'Mountain man' of geometry, light, space

For renowned Swiss architect Mario Botta, architecture should respond to real needs. It should not only be beautiful, but also functional and authentic.
Ti Gong

Swiss architect Mario Botta addresses a packed hall of professionals and architecture fans in Shanghai.

The TV interview is about to begin in Shanghai. The subject, Swiss architect Mario Botta, takes a red pen from his suit pocket and holds it in his hand. It’s a talisman of sorts during interviews, he explains.

Quirky? Perhaps, but then again, his celebrated building designs around the world are also graced by idiosyncratic features that have made him one of the world’s leading architects.

“Everyone has the right to live in the space that makes them feel relaxed and happy,” he said during his recent visit in Shanghai early this week. “Architecture should respond to real needs. It should not only be beautiful, but also functional and authentic.”

Botta made appearances in Beijing and Shanghai as part of the first Sino-Swiss Architecture Dialogue under an innovation accord signed between the two countries in 2016. The theme of the symposiums was “mountain architecture and sustainability.”

Botta is a man of the mountains. He was born 74 years ago in the Italian-speaking canton of Ticino in Switzerland.

He designed his first building at age 16, a two-family house in Ticino. This early work showed the forms that were to evolve into his later signature style – a strong sense of geometry, natural light and volumes of space. It also showed his preference for brick as a building material.

Botta attended the Art College in Milan and then studied at the University Institute of Architecture in Venice. He was influenced by giants of modernism like Le Corbusier and Louis I. Kahn.

Geography, particularly the mountains of Switzerland, greatly contributed to his unique style.

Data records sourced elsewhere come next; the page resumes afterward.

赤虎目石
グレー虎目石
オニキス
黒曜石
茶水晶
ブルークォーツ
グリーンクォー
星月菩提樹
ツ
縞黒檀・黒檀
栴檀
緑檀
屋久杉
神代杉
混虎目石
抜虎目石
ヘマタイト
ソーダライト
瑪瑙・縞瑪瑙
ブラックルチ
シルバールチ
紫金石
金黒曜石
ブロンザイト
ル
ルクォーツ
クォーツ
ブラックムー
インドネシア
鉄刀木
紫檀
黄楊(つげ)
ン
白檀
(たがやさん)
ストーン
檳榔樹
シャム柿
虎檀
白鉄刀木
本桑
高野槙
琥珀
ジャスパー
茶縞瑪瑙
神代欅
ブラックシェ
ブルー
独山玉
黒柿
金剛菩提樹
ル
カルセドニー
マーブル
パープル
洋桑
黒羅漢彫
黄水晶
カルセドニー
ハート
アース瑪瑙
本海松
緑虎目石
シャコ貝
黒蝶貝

“The vertical dimension of the mountainous region and the horizontal surface of the lakes of the region where I was born allowed me to experience a particular spatial condition since childhood,” said Botta in an interview.

Enrico Cano

Church San Giovanni Battista in Mogno, Switzerland

Indeed, speaking at the Shanghai event, Swiss Consul General Alexander Hoffet said that “the harsh natural conditions” of his country make it “a field laboratory” for sustainable architectural forms.

Botta has designed landmarks around the world, including the Church San Giovanni Battista in Mogno, Switzerland, the San Francisco Museum of Modern Art, the Samsung Museum of Art in Seoul, the art museum and the library of Tsinghua University in Beijing and the Twelve at Hengshan boutique hotel in Shanghai.

“Botta’s works can be regarded as a conversation with nature,” says Zhi Wenjun, a Tongji University professor, editor of the journal Time+Architecture and a scholar on Botta’s work. He participated in the Shanghai seminar.

For Botta, there needs to be a harmonious balance between architecture and nature.

The Orselina-Cardada aerial cableway station in Locarno is one of Botta’s more celebrated designs. He has said it depicts the “connection between mountains and urban areas.” His Chapel Santa Maria degli Angeli in Ticino is “a bridge leading mankind to marvelous scenery.”

His Garnet Chapel in the Austrian Tyrol is a sculptural rhomboid styled as a garnet crystal. It sits starkly poised on a rock spur 2 kilometers above the Ziller Valley. To protect the structure from the extreme weather of the region, Botta used CorTen steel sheet as cladding.

“It is wrong to make the architecture blend in with nature,” says Botta, “Architecture is artificial, so I lay stress on the contrast between artificiality and nature.”

His favorite building material is red brick. “Since the very first project, I started to use bricks,” says Botta. “They are relatively economical, durable and are a natural material.”


Botta's signature design in Shanghai – Twelve at Hengshan boutique hotel

Museums have played a significant role in Botta’s oeuvre. He says he designs them not only as a space to display artworks but also as a space to satisfy the human aspects of museum-goers.

“The Tsinghua University Art Museum provides students public space where they can drink coffee, chat or take a walk together,” says Botta, “The museum brings Tsinghua, one of the top science and engineering universities in the world, closer to humanity. What’s more, the museum allows people to pay their respects to the history and culture of the university.”

Of course, architecture is heavily influenced by geography. Buildings in Shanghai would hardly be similar to those in Dubai because the environments of both cities are so starkly different, Botta says.

“For architects, appearance is a secondary consideration, while quality and localization are foremost,” he says.

Botta is planning more projects in China, including a mosque, mall and hotel in Yinchuan, capital of the Ningxia Hui Autonomous Region, a museum in the Shandong Province city of Jining and villas in the cities of Hangzhou and Wuxi.